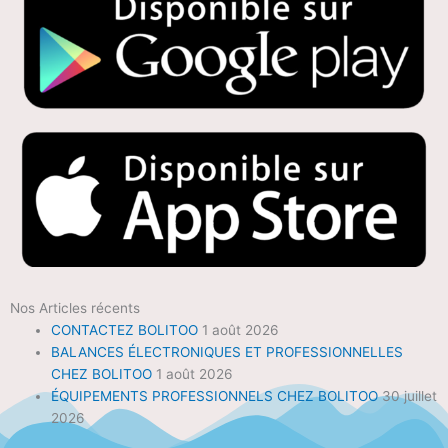
Nos Articles récents
CONTACTEZ BOLITOO
1 août 2026
BALANCES ÉLECTRONIQUES ET PROFESSIONNELLES
CHEZ BOLITOO
1 août 2026
ÉQUIPEMENTS PROFESSIONNELS CHEZ BOLITOO
30 juillet
2026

**THE TASK:**
Reproduce all of the data exactly, omitting each picture it holds.

**COMPLETED EXERCISE:**
Nos Articles récents
CONTACTEZ BOLITOO
1 août 2026
BALANCES ÉLECTRONIQUES ET PROFESSIONNELLES
CHEZ BOLITOO
1 août 2026
ÉQUIPEMENTS PROFESSIONNELS CHEZ BOLITOO
30 juillet
2026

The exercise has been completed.